By default, first SecureRandom provider is used. On Windows, the default one is sun.security.provider.Sun, and this implementation reports following when JVM is run with -Djava.security.debug="provider,engine=SecureRandom":

Provider: SecureRandom.SHA1PRNG algorithm from: SUN
provider: Failed to use operating system seed generator: java.io.IOException: Required native CryptoAPI features not  available on this machine
provider: Using default threaded seed generator

And the default threaded seed generator is very slow.

You need to use SunMSCAPI provider.

Solution 1: Configuration

Reorder providers in configuration:

Edit jre/lib/security/java.security:

security.provider.1=sun.security.mscapi.SunMSCAPI
...
security.provider.10=sun.security.provider.Sun

I am not aware this can be done via system properties.

Or maybe yes, using-Djava.security.properties (untested, see this)

Solution 2: Programmatic

Reorder providers programmatically:

Optional.ofNullable(Security.getProvider("SunMSCAPI")).ifPresent(p->{
    Security.removeProvider(p.getName());
    Security.insertProviderAt(p, 1);
});

JVM now reports following (-Djava.security.debug="provider,engine=SecureRandom"):

Provider: SecureRandom.Windows-PRNG algorithm from: SunMSCAPI

Solution 3: Programmatic v2

Inspired by this idea, following piece of code inserts only a single SecureRandom service, configured dynamically from existing SunMSCAPI provider without the explicit reliance on sun.* classes. This also avoids the potential risks associated with indiscriminate prioritization of all services of SunMSCAPI provider.

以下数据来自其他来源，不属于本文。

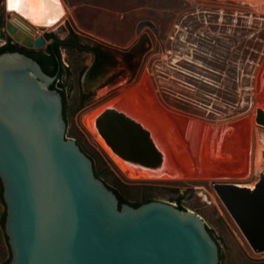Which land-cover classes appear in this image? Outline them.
<instances>
[{"label":"rangeland","instance_id":"obj_1","mask_svg":"<svg viewBox=\"0 0 264 264\" xmlns=\"http://www.w3.org/2000/svg\"><path fill=\"white\" fill-rule=\"evenodd\" d=\"M65 2L71 12L64 24L38 35L55 34L60 40H71L81 47L102 46L113 53L111 65H115L108 67L105 76L89 82L86 74L93 64V54L75 48L61 49L66 70L58 90L66 94L69 138L76 139L94 158L96 171L105 173L102 179L119 189L127 200L141 201L151 194L154 201L177 207V199L181 198L185 210L200 215L214 232L223 256L221 264H264V252L251 247L213 186L230 184L249 189L253 184L256 187L262 177L256 173L255 160L260 150L264 162V145L258 138L264 126L257 122L258 110L262 109L257 95L264 67V14L230 0ZM9 15L0 0V20L4 23L0 26V47L5 40L13 39L6 31V24L12 21ZM143 22H151L156 31L148 26L138 31ZM47 41L48 45L52 42ZM134 47L137 54L130 63L124 55ZM142 49L146 50L143 54ZM146 76L165 109L205 124L232 125L255 110L250 174L245 178L212 179H155L146 173H142L146 178L136 180L123 176L98 142L99 136L85 127L84 117L117 103L131 109L117 100L126 89L138 87ZM261 80L264 83V76ZM3 217L0 181V264L11 259Z\"/></svg>","mask_w":264,"mask_h":264},{"label":"water","instance_id":"obj_2","mask_svg":"<svg viewBox=\"0 0 264 264\" xmlns=\"http://www.w3.org/2000/svg\"><path fill=\"white\" fill-rule=\"evenodd\" d=\"M145 26L156 31L151 22L138 31ZM6 30L26 48L48 45L44 35L22 39L11 22ZM56 79L24 53L0 55V181L9 264H221L216 239L194 211L162 201L120 206L93 160L69 138L60 82L51 89ZM257 122L264 126L262 109ZM213 186L251 247L264 252V174L253 190Z\"/></svg>","mask_w":264,"mask_h":264},{"label":"bare ground","instance_id":"obj_3","mask_svg":"<svg viewBox=\"0 0 264 264\" xmlns=\"http://www.w3.org/2000/svg\"><path fill=\"white\" fill-rule=\"evenodd\" d=\"M230 1L247 5L255 12L264 14V0ZM4 6L6 12L10 14L9 18L13 21L9 22L17 28V34L22 39L28 36L32 40L37 39L38 34L42 32L58 29L71 12L65 0H58V3H55V6L44 16L35 15L33 8H29L27 15L9 10L8 0H4ZM262 76H264V67L259 79L257 95L261 108L264 110ZM117 101L125 103L132 110L121 103L113 104L102 112L100 108L86 115L84 124L96 137L103 138L109 148L99 137L98 142L126 178L130 180L146 178V175L142 173L155 179L164 176L245 178L250 174L255 110L245 120L235 121L236 123L232 125L205 124L165 109L158 102L147 76L135 89H126ZM123 124L137 128L138 136L136 141H128V145L124 143L126 146L122 147L115 145L108 137L113 129L136 132ZM258 138L264 145V132H260ZM255 168L260 176L264 174V162L260 150L257 152ZM254 186L253 184L247 187L253 190Z\"/></svg>","mask_w":264,"mask_h":264},{"label":"trees","instance_id":"obj_4","mask_svg":"<svg viewBox=\"0 0 264 264\" xmlns=\"http://www.w3.org/2000/svg\"><path fill=\"white\" fill-rule=\"evenodd\" d=\"M3 21L0 20V26H3ZM45 38L47 40H51L52 43H50L47 48L46 51L44 52H36L35 50H27V55L28 56H33L32 58H34L36 61H38L40 63V65L42 66V68L44 69V71L46 73H48L51 76H57V80L60 79L64 73H65V67L62 64L61 61V49L65 48V49H69V48H75V49H79L81 51L84 52H91L95 55V62L93 67L91 68L89 74H88V81L92 82L97 78L103 77L106 75V73L108 72V67H113L115 66L114 64L111 65L112 59H113V53L108 50L105 49L102 46L99 45H93V46H89V47H81L80 45H78L76 42L71 41V40H67V41H62L60 40L55 34H47L45 35ZM12 40L8 39V43L2 47H0V55L6 52H17L19 51L18 49V45L17 44H12L11 43ZM146 50L142 49L141 54L145 53ZM137 54V47H134L133 49H131L130 51H128L127 53H125V57L126 60H128V62H132L133 59L135 58ZM51 89H57V81H55V83L51 86ZM60 91V90H59ZM62 93L63 96V102H64V115L66 118V112H67V99H66V94L64 91H60ZM81 149L93 160L94 162V168H95V172L96 175L102 179V175L105 173H98L96 171V164H95V160L94 158L88 154V152H86V150L80 146ZM103 180V179H102ZM106 185L112 189L118 196L119 200H120V206L124 203H128L134 207H139L144 203H148L150 201H154V197L149 194L145 197H143V199L141 201H135V202H131L129 200H127L124 195L119 191V189L110 186L105 180H103ZM181 198L177 199L178 204V208L185 210V208L181 205ZM5 219H6V213L3 217L2 223L5 227ZM208 230L210 231V233L212 234V236L214 237V232L212 230H210L208 228ZM223 259V256L220 254V260ZM11 260V259H10ZM9 261L3 263V264H9Z\"/></svg>","mask_w":264,"mask_h":264},{"label":"snow or ice","instance_id":"obj_5","mask_svg":"<svg viewBox=\"0 0 264 264\" xmlns=\"http://www.w3.org/2000/svg\"><path fill=\"white\" fill-rule=\"evenodd\" d=\"M58 3V0H8L9 10H15L27 15L29 8L35 10V15L44 16Z\"/></svg>","mask_w":264,"mask_h":264},{"label":"flooded vegetation","instance_id":"obj_6","mask_svg":"<svg viewBox=\"0 0 264 264\" xmlns=\"http://www.w3.org/2000/svg\"><path fill=\"white\" fill-rule=\"evenodd\" d=\"M52 43V42H51ZM18 45V49H19V51L18 52H21V53H24V54H26L27 55V50H31V49H27L25 46H23V45H19V44H17ZM33 50H35V49H33ZM36 52H40V51H38V50H35ZM93 54V53H92ZM31 57V56H30ZM33 57V56H32ZM93 57H94V61H93V64H92V66L89 68V70H88V72H87V74H86V76H87V78H88V74H89V72H90V70H91V68L93 67V65H94V62H95V55L93 54ZM62 61V60H61ZM60 79H56V81H59ZM111 129H113V128H111ZM111 131V130H110ZM123 134H125V136H126V138H124L123 137ZM137 131L135 132H132V131H129V130H126L125 129V131H116V129H113L112 130V133H110L109 134V137L118 145V144H120V146H122V145H124V143H129V142H134V141H136L137 140ZM129 141V142H128ZM122 144V145H121ZM128 145V144H127Z\"/></svg>","mask_w":264,"mask_h":264},{"label":"built area","instance_id":"obj_7","mask_svg":"<svg viewBox=\"0 0 264 264\" xmlns=\"http://www.w3.org/2000/svg\"><path fill=\"white\" fill-rule=\"evenodd\" d=\"M3 5H4V0H3ZM4 9H5V6H4ZM6 31H7V30H6ZM7 43H8V40H5L2 46L6 45ZM11 43H12V44H17L16 41H15L14 39H12V42H11ZM2 46H1V47H2Z\"/></svg>","mask_w":264,"mask_h":264}]
</instances>
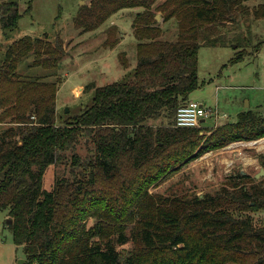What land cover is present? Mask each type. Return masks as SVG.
<instances>
[{"label":"trees","instance_id":"obj_1","mask_svg":"<svg viewBox=\"0 0 264 264\" xmlns=\"http://www.w3.org/2000/svg\"><path fill=\"white\" fill-rule=\"evenodd\" d=\"M248 0H90L79 6L75 27L89 30L124 7L132 18L136 63L119 79L92 88L75 111L56 113L57 81L21 75L17 65L55 67L65 55L56 35L22 34L4 45L0 58V210L12 239L24 247L25 264H264V184L236 172L214 192L149 191L199 150L264 135V112L249 107L205 136V125H175L177 107L199 85L201 45L242 44L219 30L237 13L264 17V2ZM27 0L0 1V26L16 28ZM174 18L176 38L163 37ZM114 25L103 43L113 46ZM238 52L234 59L243 57ZM119 58L127 67L124 51ZM84 136L86 157L76 151ZM70 151V154L67 153ZM92 151V152H91ZM70 174L60 168L68 163ZM6 221V220H5ZM129 243V244H127ZM128 245V246H126Z\"/></svg>","mask_w":264,"mask_h":264},{"label":"rangeland","instance_id":"obj_2","mask_svg":"<svg viewBox=\"0 0 264 264\" xmlns=\"http://www.w3.org/2000/svg\"><path fill=\"white\" fill-rule=\"evenodd\" d=\"M20 10H24L27 0H18ZM90 0H31V8L18 19V25L6 29L12 38L22 34L43 35L55 39L56 35L64 41L65 55L52 68L32 65V53L23 56L17 65L19 73L31 77L57 81L55 101L56 113L67 106L75 111L91 97L96 85L121 78L136 63V38L131 29L134 13L141 7H124L111 13L100 25L82 30L75 27L73 17L80 5ZM264 0H248L251 6ZM160 14V12H158ZM236 21L226 20L219 30H227L229 39L239 34L242 44L201 45L198 51L199 85L191 90L188 98L195 99L206 106L225 113L218 120H234L237 113L245 107L264 112V17L255 18L251 14L238 12ZM163 28V37L176 38L177 23L174 18L163 20L157 17ZM114 25L111 39H117L113 46L103 41L106 30ZM0 26V58L6 42ZM124 51L129 62L125 67L119 52ZM243 51V57L234 56ZM248 102L249 104H246ZM214 117L205 118L204 124L214 123ZM10 125L0 120V131ZM219 124L203 126V135ZM92 143L81 136L75 151L86 157ZM197 147L189 157L180 161L176 169L161 181L149 187V191L164 194L214 192L232 174L243 172L250 175L254 183L264 184V135L255 139H238L221 147L199 150ZM92 152V151H91ZM70 154V151H67ZM60 168L70 174L69 162ZM263 172L256 176L257 172ZM255 219L264 222V209L251 213ZM6 210H0V264H25V251L22 244L14 243L10 228L6 225ZM129 244V243H127ZM128 246V245H126Z\"/></svg>","mask_w":264,"mask_h":264},{"label":"built area","instance_id":"obj_3","mask_svg":"<svg viewBox=\"0 0 264 264\" xmlns=\"http://www.w3.org/2000/svg\"><path fill=\"white\" fill-rule=\"evenodd\" d=\"M225 113H220L217 109L199 102L195 99H188L186 102L180 104L176 109L175 125L180 127H194L202 124V119L225 116ZM1 241V240H0Z\"/></svg>","mask_w":264,"mask_h":264},{"label":"crops","instance_id":"obj_4","mask_svg":"<svg viewBox=\"0 0 264 264\" xmlns=\"http://www.w3.org/2000/svg\"><path fill=\"white\" fill-rule=\"evenodd\" d=\"M0 1H2V0H0ZM131 29H132V28H131ZM12 38H13V37H12ZM12 38H11V37H8V38H5V37H4V41H2V42H3V43H4V42H7V41L11 40ZM122 51H123V50H122ZM189 99H190V98H189ZM199 102H200V101H199ZM201 103H202V102H201ZM248 104H249V103H248ZM245 108H247V107H245ZM245 108H243V109H245ZM243 109H242V110H243ZM204 120H205V119H204ZM204 120H203V121H204ZM234 120H235V119H234ZM203 121H202V122H203ZM225 121H228V120H227V119H226V120H218V119H217V120H214V123H212V124H205V125L221 124V123H223V122H225Z\"/></svg>","mask_w":264,"mask_h":264},{"label":"water","instance_id":"obj_5","mask_svg":"<svg viewBox=\"0 0 264 264\" xmlns=\"http://www.w3.org/2000/svg\"><path fill=\"white\" fill-rule=\"evenodd\" d=\"M159 15H160V14L157 12V13L155 14V17L157 18ZM246 104H248V102H246ZM67 109H68V108H67V106H66V107H65V110H67ZM202 121H203V119H202ZM262 172H263V168H261L260 172H257V173H256V176H259ZM6 222H7V224L10 223V222H11V218L7 217V218H6Z\"/></svg>","mask_w":264,"mask_h":264}]
</instances>
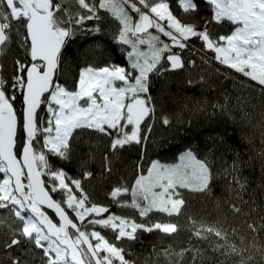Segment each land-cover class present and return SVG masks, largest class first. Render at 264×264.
<instances>
[{
  "label": "snow or ice",
  "instance_id": "obj_1",
  "mask_svg": "<svg viewBox=\"0 0 264 264\" xmlns=\"http://www.w3.org/2000/svg\"><path fill=\"white\" fill-rule=\"evenodd\" d=\"M105 15L130 49L129 66L90 64L67 87L64 50L78 32L100 33L87 22ZM225 25L230 30L219 32ZM13 47L18 56L9 71ZM215 65L254 82L264 104V0H175V8L172 0H0V264H264V182L249 190L237 162L224 169L220 199L217 173L192 150L174 165L138 163L133 181L108 195L139 218L111 212L84 187L95 178L89 160H98L101 177L111 175L124 151L147 143L158 110L163 125L172 123L152 93L154 78L166 84V74L204 66L221 74ZM237 86L252 87L243 80ZM260 126L264 133V119ZM74 159L84 166L82 178L57 166ZM187 194L211 201L210 219L191 215ZM182 228L189 238L178 247L158 245L142 261L132 258L140 234L175 241Z\"/></svg>",
  "mask_w": 264,
  "mask_h": 264
},
{
  "label": "trees",
  "instance_id": "obj_2",
  "mask_svg": "<svg viewBox=\"0 0 264 264\" xmlns=\"http://www.w3.org/2000/svg\"><path fill=\"white\" fill-rule=\"evenodd\" d=\"M172 4L175 8V0H172ZM176 11L178 13L179 9L176 8ZM202 14H208L206 6H203ZM97 23L102 29L100 33L78 32L76 38L64 50L61 83L69 88L73 87L79 70L90 64L108 61L129 66L128 49L126 45L118 43L115 37L117 22L105 15L100 22H87V28L95 27ZM230 28L231 25H225L218 31L223 33ZM196 43L199 46V42ZM16 56L18 52L13 47L6 58L9 71ZM215 66L220 68L221 74H213L206 70L208 66H204L203 71L197 70L185 75L166 74V84L164 77L153 79L152 93L163 101L164 114L169 116L172 123L163 125L158 110L147 143L142 149L136 146L124 151L111 175L100 176L98 160L87 162V168L95 172V178L84 181V187L97 203L108 205L110 211L118 215L139 218L134 209L113 203L108 193L120 184H130L138 163L144 168L154 160L172 164L178 160L181 153L189 150L194 151L198 158L207 159L217 173L214 195L218 199L226 196L224 169L231 170L234 162L240 166L237 175L247 181L249 190L257 188L264 182V133L260 126V121L264 119V104L261 103V89L254 82L242 78L240 74L226 72L223 66ZM200 75L205 77L203 82L191 85L187 83L190 77L198 81ZM241 80L245 84H251V90L247 87L243 90L239 88L237 85ZM20 106L18 97L17 107ZM41 114L47 116L46 112ZM82 141L93 145L97 143L96 140H89L88 136L82 137ZM84 147L87 148V143ZM80 155L83 156L84 152ZM57 166H63L73 177L82 178L84 166L77 162V159L70 163L59 161ZM249 195L250 191L245 192L244 198L247 200ZM187 198L191 204L189 209L191 215L198 219H210L205 208L213 207L211 201H206L198 194H187ZM150 218L168 219L155 213L150 214ZM180 223L183 225L185 220L181 219ZM187 238L189 233L183 228L175 241L170 237H163L158 232L142 233L140 242L131 244L132 258L139 257L142 261L153 247L166 246L168 243L178 247Z\"/></svg>",
  "mask_w": 264,
  "mask_h": 264
},
{
  "label": "rangeland",
  "instance_id": "obj_3",
  "mask_svg": "<svg viewBox=\"0 0 264 264\" xmlns=\"http://www.w3.org/2000/svg\"><path fill=\"white\" fill-rule=\"evenodd\" d=\"M126 47H127L128 51H129L130 49L128 48L127 45H126ZM145 50H146V48H145ZM185 152H187V151H184L183 153H181V154L179 155L178 160H177L175 163H172V164H169V165H174V164H178V163H180V156L183 155Z\"/></svg>",
  "mask_w": 264,
  "mask_h": 264
},
{
  "label": "water",
  "instance_id": "obj_4",
  "mask_svg": "<svg viewBox=\"0 0 264 264\" xmlns=\"http://www.w3.org/2000/svg\"><path fill=\"white\" fill-rule=\"evenodd\" d=\"M49 214L54 216V213H52L51 210H49Z\"/></svg>",
  "mask_w": 264,
  "mask_h": 264
}]
</instances>
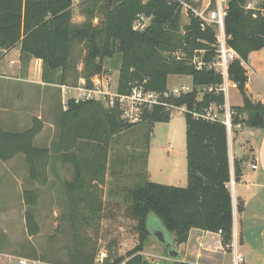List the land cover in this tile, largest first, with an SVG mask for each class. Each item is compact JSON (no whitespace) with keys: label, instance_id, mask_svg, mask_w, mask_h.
<instances>
[{"label":"trees","instance_id":"trees-1","mask_svg":"<svg viewBox=\"0 0 264 264\" xmlns=\"http://www.w3.org/2000/svg\"><path fill=\"white\" fill-rule=\"evenodd\" d=\"M247 4L248 0H229L224 20L229 44L243 62L250 53L264 48V0L257 9H249ZM74 10L84 18L82 22L74 20ZM137 14L153 18L144 32L132 30ZM188 20L187 25L181 26V6L175 0H147L144 4L143 0H88L75 8L72 0H0V58L2 53L19 47L20 62L32 58L42 62L44 83L66 86L73 75L74 84L84 79L89 87L92 78L104 71V62L120 55L119 94H128L132 86L142 83L148 90L164 92L169 76L192 77L196 86L219 84L221 79L215 72H198L187 61L172 57L176 51L189 54L202 48L213 56V31H202L199 20L190 14ZM76 48L84 53L80 72L73 58ZM229 78L242 96V106L232 108L234 127L264 129V104L248 97V77L240 61L230 66ZM196 97L193 92L172 102L201 110L211 103L222 105L224 101L221 95L206 94L199 102ZM169 120V112L156 108L146 112L139 124L129 125L120 120L116 108L104 109L94 101L66 102L54 151L62 164H69L73 170L72 179L62 185V192L67 200L75 247L65 263H49L95 264L98 250L83 238V232L94 227L92 220L101 218L104 206L100 194L108 170L114 174L111 167L116 165L115 173L120 174L126 162L135 158V155L122 158L115 151L111 155L114 138L130 132L138 134L137 138L143 137L146 151L145 170L131 172L134 183L126 190V215L136 223L138 243L125 255L108 253L102 264H153L141 255L150 236L147 227L150 214L173 235L175 245L186 244L192 229L215 234L221 231L222 248L231 252L233 217L227 188L230 164L226 128L220 123L184 115L187 186L169 187L148 181L146 172L154 124ZM42 130L43 123L36 117L29 128L21 131H6L0 126V161L10 162L22 155L29 179L44 185L50 150L34 145ZM240 163L234 162L235 181L241 174ZM23 203L28 208L24 214L27 235L34 237L40 230L32 212L37 205L34 190L23 191ZM30 258L47 262L43 257Z\"/></svg>","mask_w":264,"mask_h":264},{"label":"rangeland","instance_id":"rangeland-1","mask_svg":"<svg viewBox=\"0 0 264 264\" xmlns=\"http://www.w3.org/2000/svg\"><path fill=\"white\" fill-rule=\"evenodd\" d=\"M261 2L262 0H248L247 7L257 9ZM73 17L76 22L84 20L83 17L79 16L78 10H74ZM187 23L186 14L182 13L180 24L185 26ZM83 55L84 53L80 48L75 49L73 58L78 72L82 69ZM118 56L120 57V55H117L111 60H106L102 72L113 76L114 85H117L119 71L118 62L120 60ZM1 63L7 67L10 75H13V71L20 65L18 55L15 52L7 55ZM22 64L24 67L26 63ZM73 82L72 75V77H69L66 86L63 85L65 86L64 90H61L59 89L60 86H58L59 88L50 86L42 88L28 86L25 88L20 86V82L14 80H0V85L3 86V88L0 87V125L2 128L12 132L21 131L31 126L32 117H39L43 123V130L37 136L34 145L50 150V158L45 170L47 182L44 185L40 181L32 182L29 179L28 166L22 155L15 157L10 162L0 161V255L26 259L36 256L37 258L43 257L47 262L59 261L65 263L69 258V253L75 247L67 210V200L62 192V185L71 180L73 170L69 164H62L58 154L54 151V144L58 140L57 128L60 121L57 116L58 112H63H61V101H68L70 97L76 95V92L71 89L79 84V80L75 84ZM183 83L191 84V78L189 76H169L167 80L169 88ZM61 91H63V95H61ZM17 93L20 96H16ZM228 97L231 107L242 106V96L237 89L230 87ZM101 106L106 109L104 104H101ZM4 110L8 112L6 113ZM183 120L184 115L174 114L169 122L154 124L152 133L154 132L155 136L153 140L155 148L153 151L156 152L157 150L159 152L162 148L161 153L166 156L165 146L171 143L176 148V139L179 138V135L181 141H184L183 127L180 132L176 128L178 122L181 121L182 124ZM143 130H145V127L140 128L141 132ZM173 132H175V137ZM137 135L131 134V132L125 133V135L116 136L112 142V156H114L115 151L121 153L122 158L123 155L129 157L135 155V158L132 162L125 161V167L124 169L121 168L120 174L115 173L118 171L116 165L111 167V170L114 169V174H111L110 169L108 170L100 194L104 206L100 215L101 218L92 220L95 221L94 227L83 232V238L91 241V244L93 243L98 250L95 264H102L108 253L125 255L138 243L135 231L136 223L126 215L128 206L126 190L131 188L134 183L133 178L130 176L131 172H141L143 168L145 170V159L143 157L146 152L145 148H141L139 152L135 150ZM172 136L175 140H172ZM140 140H143V137H140ZM240 142L241 139H237L234 149L241 153L244 147L242 144L244 143ZM24 190H34L37 197V205L32 209V212L40 230L38 235L34 237H29L26 231L24 214L28 208L23 203ZM159 222L153 214L148 215L147 227L150 237L144 243L143 258L149 262L154 261V263L157 261L152 257L158 256V249L164 248L156 240L155 235L163 233L166 242H168L169 235L162 223ZM101 255L103 256L102 261L99 260ZM158 262L161 263V261ZM2 263L16 264V261L2 258L0 264ZM162 264H166V262Z\"/></svg>","mask_w":264,"mask_h":264},{"label":"crops","instance_id":"crops-1","mask_svg":"<svg viewBox=\"0 0 264 264\" xmlns=\"http://www.w3.org/2000/svg\"><path fill=\"white\" fill-rule=\"evenodd\" d=\"M12 52H15L20 59L19 47L2 53V57L0 58V80H14L20 82V86L25 88L28 86L35 88H42L44 86L59 88L58 86H60L59 89H61L63 85L47 84L42 81V62L38 59L32 58L24 62H20L19 60L20 65L13 71L14 73L12 72L13 75H10L7 67L1 62ZM119 60L118 70L121 63V56ZM22 63H26L24 66L25 69H23ZM244 64L248 77L246 93L253 102H261L264 104V48L250 53ZM0 87L3 88L2 85ZM60 93L63 95V91ZM16 96H20L19 93ZM66 102V100L61 101V112L66 110V107H64V103ZM60 114L58 112V119H60ZM36 118L39 119V117ZM182 127L185 133V120H183L182 124L179 121L178 126H176L179 132ZM173 136L175 137V132H173ZM173 136L172 140H175ZM154 138L153 132L149 140V151L146 159L148 181L169 187L185 188L187 186L185 139L182 142L179 135V138L176 139V148L171 143L165 146L164 151L167 155L164 156L161 153L162 148L159 152L157 150L156 152L153 151L155 148V145H153ZM237 139H241L240 143H244L242 144L244 146L242 148L243 153L234 149V144ZM136 140L135 150L139 152L144 147V143L140 140V137ZM227 147L231 178H234V162H241L239 179L235 181L233 189H229L233 217L232 243L236 245L237 254L243 258V264H264V129L235 127L233 132L227 135ZM251 165H256L257 168L252 170ZM173 240V235L169 233L167 241L172 244V247L178 254V258H169L167 250L160 248V250L158 249L159 255L152 257L157 262L154 263L153 261L151 263L233 264V254L232 252L227 253L224 251L221 245V236L218 234L192 229L186 244L175 245ZM141 255L144 256L143 252ZM158 261H161V263ZM38 262L39 264H51L49 262Z\"/></svg>","mask_w":264,"mask_h":264},{"label":"built area","instance_id":"built-area-1","mask_svg":"<svg viewBox=\"0 0 264 264\" xmlns=\"http://www.w3.org/2000/svg\"><path fill=\"white\" fill-rule=\"evenodd\" d=\"M88 0H72V7ZM181 6V15L186 14L188 19L189 14L199 20L200 29L206 31L211 29L214 33L213 41V56H208L205 49H193L189 54L183 51L172 53V57L177 61H187L196 71H213L217 74L221 82L215 85L196 86L192 81L191 84H181L173 88H169L164 92H155L148 90L145 83L132 86L128 94H119L117 85H114V78L110 74L101 73L95 75L89 87L83 79H79V84L71 90L76 92V95L69 100H74L75 103L94 101L105 105L106 109L113 110L116 108L120 113V119L129 125L139 124L143 120L146 112H150L156 108H160L169 112L170 117L174 114L185 115L190 114L195 119H201L208 122L222 124L230 135L235 128L233 125L234 111L229 105V89L236 88L229 78L230 66L235 61H240L241 66L245 69L244 62L240 59L237 52L230 46V36L226 34L224 20L227 14L229 0H175ZM147 0H143V4ZM152 16L145 14H137L132 23L134 32H144L152 22ZM189 21V20H188ZM188 24V23H187ZM186 24V25H187ZM181 32L183 30L181 28ZM201 44H205L201 42ZM246 70V69H245ZM247 74V72H246ZM65 86H61L64 90ZM195 92L197 94L196 101H201L206 94L221 95L224 98L223 104L218 105L211 103L209 106L197 110L195 107L189 109L187 104L176 105L172 102L173 99L180 98L187 94ZM66 107V103H64ZM256 165H251V169L255 170ZM235 179L230 177L227 183V188L233 189ZM221 236L222 232L218 231ZM231 252L233 254V264H243V258L236 252V245L231 242ZM14 259L16 264H39L38 261L11 257L9 255H0V260ZM103 256L99 259L102 261Z\"/></svg>","mask_w":264,"mask_h":264},{"label":"water","instance_id":"water-1","mask_svg":"<svg viewBox=\"0 0 264 264\" xmlns=\"http://www.w3.org/2000/svg\"><path fill=\"white\" fill-rule=\"evenodd\" d=\"M155 238L167 250L169 258L171 259L178 258L177 252L174 250L171 243L166 242L163 233L155 235Z\"/></svg>","mask_w":264,"mask_h":264}]
</instances>
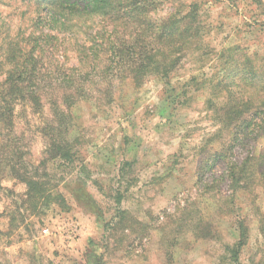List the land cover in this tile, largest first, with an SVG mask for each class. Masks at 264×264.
Wrapping results in <instances>:
<instances>
[{
	"label": "rangeland",
	"instance_id": "obj_1",
	"mask_svg": "<svg viewBox=\"0 0 264 264\" xmlns=\"http://www.w3.org/2000/svg\"><path fill=\"white\" fill-rule=\"evenodd\" d=\"M190 3L198 7L204 67L190 56L169 83L149 77L140 87L117 85L112 100L83 99L71 109L72 162L40 163L46 108L18 115L15 130L29 170L64 202L27 197L26 185L0 160V264H264V187L237 192L229 204L228 181L211 182L225 164L210 173L202 167L217 129L206 105L210 84H191L177 95L190 75L197 82L204 74L206 80L221 75L237 45L236 58L255 54L264 63V0H158L153 16L184 13ZM46 20L45 7L0 0L1 37L62 35ZM75 58L70 52L68 64ZM234 153L241 157L240 149ZM5 154L1 147L0 158ZM236 217L249 229L239 263L230 261L225 247L234 242Z\"/></svg>",
	"mask_w": 264,
	"mask_h": 264
},
{
	"label": "trees",
	"instance_id": "obj_2",
	"mask_svg": "<svg viewBox=\"0 0 264 264\" xmlns=\"http://www.w3.org/2000/svg\"><path fill=\"white\" fill-rule=\"evenodd\" d=\"M26 1L45 7L49 29L62 35L30 32L21 39L0 36V149L6 153L0 160L26 185L27 197L63 203L60 194H52L29 170L33 166L24 160L15 130L18 115L27 108L33 113L46 108L50 117L41 129L47 138L46 155L40 163L45 165L48 159L72 162L75 154L69 135L76 124L72 107L92 94L95 100L101 96L112 100L113 88L123 82L140 87L155 77L169 83L171 74L188 57L197 56L202 68L208 57L198 53L203 38L196 3L188 4L184 13L173 11L155 17L158 0ZM81 21L89 23L83 26ZM237 49L238 45L229 50L230 62L223 63L221 75L206 80L204 74L201 82L197 75H190L177 93L186 94L184 89L191 84H210L211 98L206 99V105L217 129L209 137L212 149L202 167L210 173L218 163L225 164L211 182L228 181L231 206L237 192L264 187V63L255 54L236 58ZM70 52L76 55L75 65L68 64ZM203 56L204 60L199 59ZM236 149H240V158ZM123 213L119 211L118 216ZM263 222L261 218L264 235ZM234 223V242L225 247L230 261L239 263L249 229L242 218L236 217ZM207 229L210 236L216 234L209 225Z\"/></svg>",
	"mask_w": 264,
	"mask_h": 264
},
{
	"label": "built area",
	"instance_id": "obj_3",
	"mask_svg": "<svg viewBox=\"0 0 264 264\" xmlns=\"http://www.w3.org/2000/svg\"><path fill=\"white\" fill-rule=\"evenodd\" d=\"M43 232H49V228L45 227L42 229Z\"/></svg>",
	"mask_w": 264,
	"mask_h": 264
}]
</instances>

public interface WindowsPRNG {

    static void init() {
        String provider = "SunMSCAPI"; // original provider
        String type = "SecureRandom"; // service type
        String alg = "Windows-PRNG"; // algorithm
        String name = String.format("%s.%s", provider, type); // our provider name
        if (Security.getProvider(name) != null) return; // already registered
        Optional.ofNullable(Security.getProvider(provider)) // only on Windows
                .ifPresent(p-> Optional.ofNullable(p.getService(type, alg)) // should exist but who knows?
                        .ifPresent(svc-> Security.insertProviderAt( // insert our provider with single SecureRandom service
                                new Provider(name, p.getVersion(), null) {{ //NOSONAR
                                    setProperty(String.format("%s.%s", type, alg), svc.getClassName());
                                }}, 1)));
    }

}

Performance

<140 msec (instead of 5000+ msec)

Details

There is a call to new SecureRandom() somewhere down the call stack when you use URL.openConnection("https://...")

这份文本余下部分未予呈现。